• BEREITGESTELLTER TEXT:

>>>>>

Um die Raumaufteilung zu verstehen, schauen wir uns am besten den Grundriss an: Bei der Neustrukturierung des Raums ging Koempgen nach dem sogenannten „Raumplan“ von Adolf Loos vor, das heißt, er betrachtete das Gebäude in seinen drei Dimensionen und nicht als zweidimensionales Gebilde. Das Ergebnis ist ein Layout in verschiedenen Ebenen, die den Raum strukturieren und ordnen. „Die Idee war, die alpine Landschaft im Inneren des Hauses nachzuempfinden“, so der Architekt. Außerdem ist sein Entwurf eine Hommage an die japanische Architektur und ihre Vorliebe für Holz sowie die Split-Level-Bauweise.
Im Untergeschoss befindet sich der Technikraum für die Heizungsanlage (das Haus wird durch eine Erdwärmepumpe beheizt), sowie ein drei mal vier Meter großer Pool. Das Erdgeschoss beherbergt zwei getrennte Eingangsbereiche, eine große Garage, einen Ski-Raum und ein Billard-Zimmer.
Das Obergeschoss bildet den Lebensmittelpunkt des Hauses. Es wurde so geplant, dass hier bis zu vier Familien in geselliger Runde ihren Winterurlaub genießen können, ohne auf Privatsphäre verzichten zu müssen. Dafür wurde die Etage in vier individuelle „Suiten“ aufgeteilt (grau dargestellt), die um einen zentralen, kreuzförmigen Gemeinschaftsbereich herum angeordnet sind. Für mehr Flexibilität brachte der Architekt eine Reihe von schweren Filz-Vorhängen ins Spiel, die über Automatik-Antriebe hin- und hergeschoben werden können. Auf diese Weise können Teile des Gemeinschaftsbereichs abgetrennt und den einzelnen Suiten zugeordnet werden. Das Ergebnis ist eine 3-D-Landschaft, die je nach Bedarf unterschiedliche Formen annehmen kann.

<<<<<

• ARBEITSAUFTRAG 1:
Gib aus dem Text zum Grundriss alles von „Im Untergeschoss befindet“ bis hinunter zu „und ein Billard-Zimmer.“ wortgetreu wieder.
• ARBEITSAUFTRAG 2:
Übersetze diesen Satz aus dem Text zum Grundriss ins Englische: „Auf diese Weise können Teile des Gemeinschaftsbereichs abgetrennt und den einzelnen Suiten zugeordnet werden.“

• GEGEBENE EINTRÄGE:
>>>>>

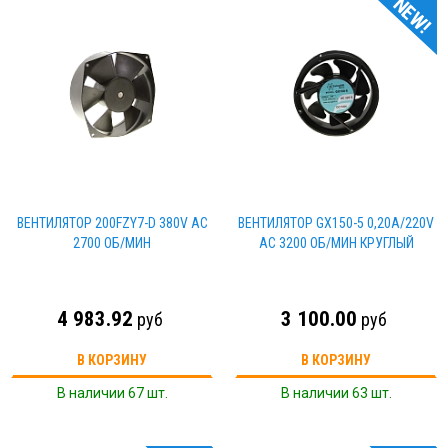
NEW!
ВЕНТИЛЯТОР 200FZY7-D 380V AC
ВЕНТИЛЯТОР GX150-5 0,20А/220V
2700 ОБ/МИН
AC 3200 ОБ/МИН КРУГЛЫЙ
4 983.92
3 100.00
руб
руб
В КОРЗИНУ
В КОРЗИНУ
В наличии 67 шт.
В наличии 63 шт.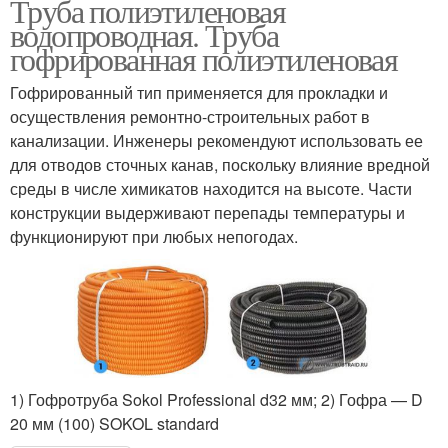
Труба полиэтиленовая
водопроводная. Труба
гофрированная полиэтиленовая
Гофрированный тип применяется для прокладки и
осуществления ремонтно-строительных работ в
канализации. Инженеры рекомендуют использовать ее
для отводов сточных канав, поскольку влияние вредной
среды в числе химикатов находится на высоте. Части
конструкции выдерживают перепады температуры и
функционируют при любых непогодах.
1) Гофротруба Sokol Professional d32 мм; 2) Гофра — D
20 мм (100) SOKOL standard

<<<<<

• ERWARTETE ANTWORT 1:
Im Untergeschoss befindet sich der Technikraum für die Heizungsanlage (das Haus wird durch eine Erdwärmepumpe beheizt), sowie ein drei mal vier Meter großer Pool. Das Erdgeschoss beherbergt zwei getrennte Eingangsbereiche, eine große Garage, einen Ski-Raum und ein Billard-Zimmer.

• ERWARTETE ANTWORT 2:
In this way, parts of the common area can be partitioned off and assigned to the individual suites.